§ **Excerpts from a dataset**
━━━
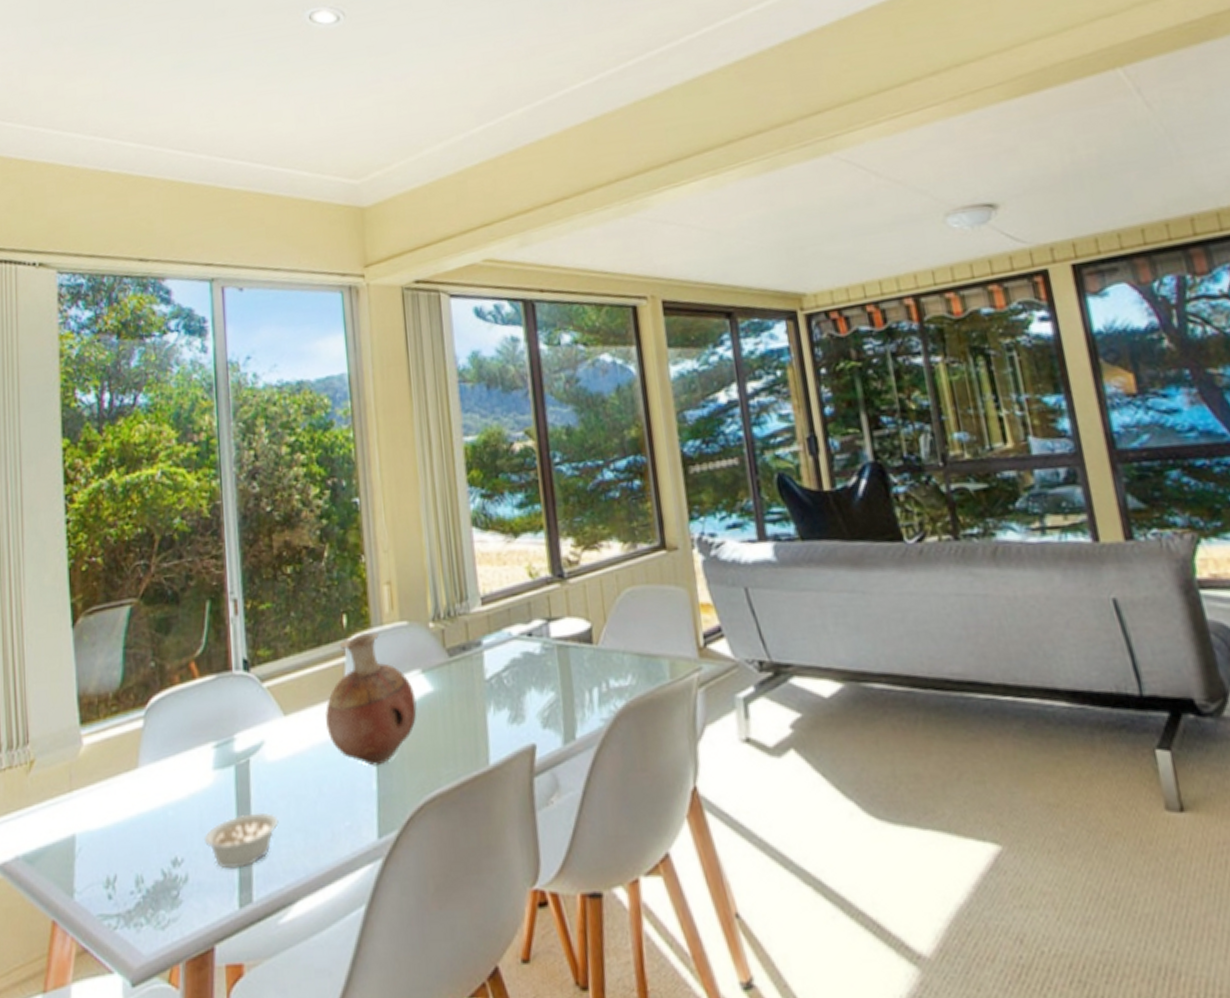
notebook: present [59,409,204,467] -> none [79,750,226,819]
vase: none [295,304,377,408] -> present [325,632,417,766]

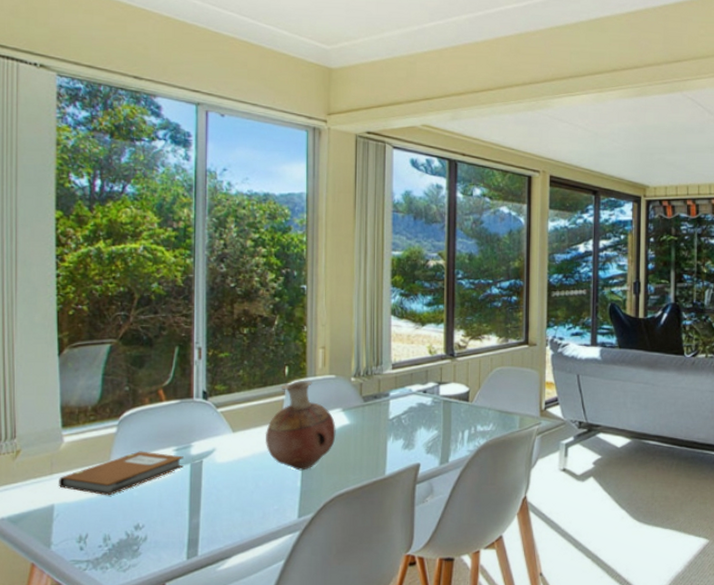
notebook: none [79,750,226,819] -> present [59,451,183,496]
legume: present [203,812,279,869] -> none [161,497,222,533]

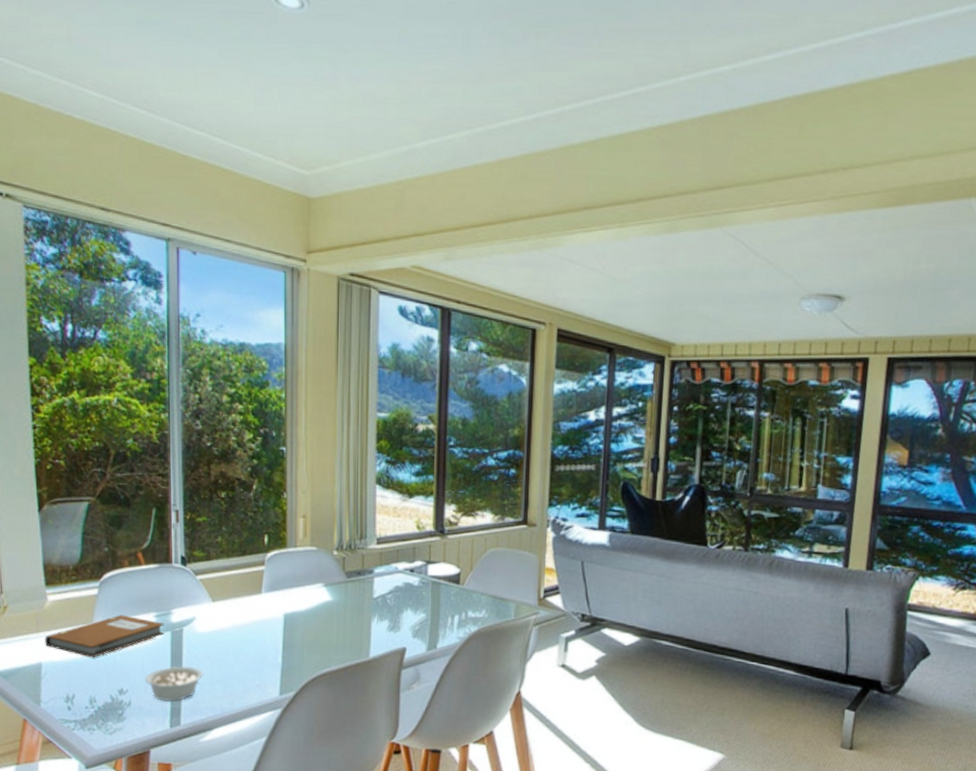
legume: none [161,497,222,533] -> present [144,666,204,702]
vase: present [265,381,336,471] -> none [245,551,318,647]

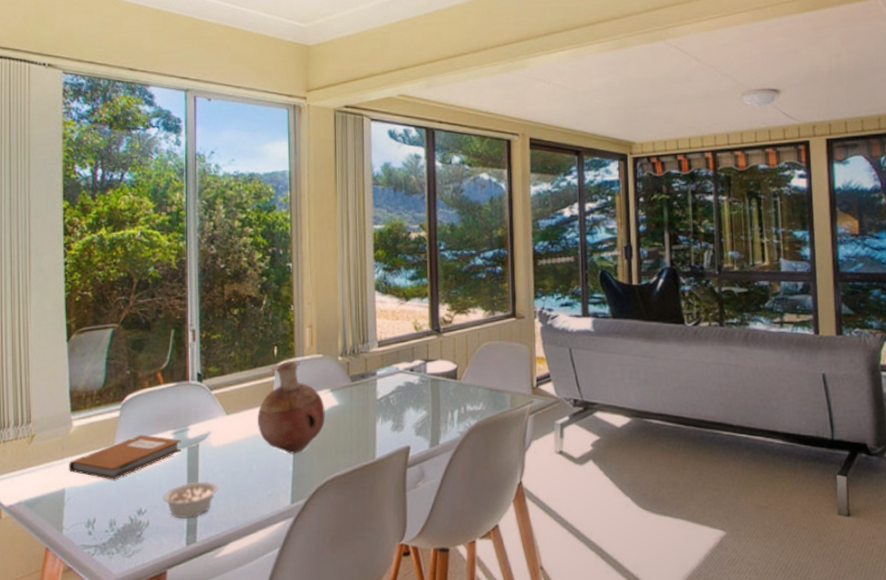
vase: none [245,551,318,647] -> present [257,361,325,454]

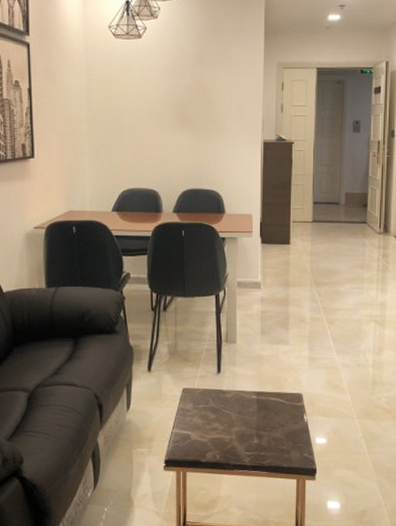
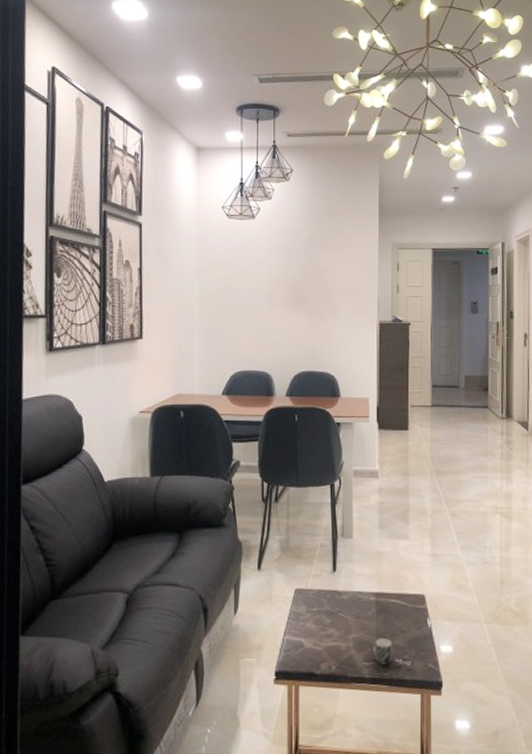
mug: none [251,432,288,455] -> present [370,638,411,665]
━━━
§ **Problem to work on**
The records above should be written out exactly, and the images dropped.

§ **Answer section**
notebook: present [59,409,204,467] -> none [79,750,226,819]
vase: none [295,304,377,408] -> present [325,632,417,766]

notebook: none [79,750,226,819] -> present [59,451,183,496]
legume: present [203,812,279,869] -> none [161,497,222,533]

legume: none [161,497,222,533] -> present [144,666,204,702]
vase: present [265,381,336,471] -> none [245,551,318,647]

vase: none [245,551,318,647] -> present [257,361,325,454]

mug: none [251,432,288,455] -> present [370,638,411,665]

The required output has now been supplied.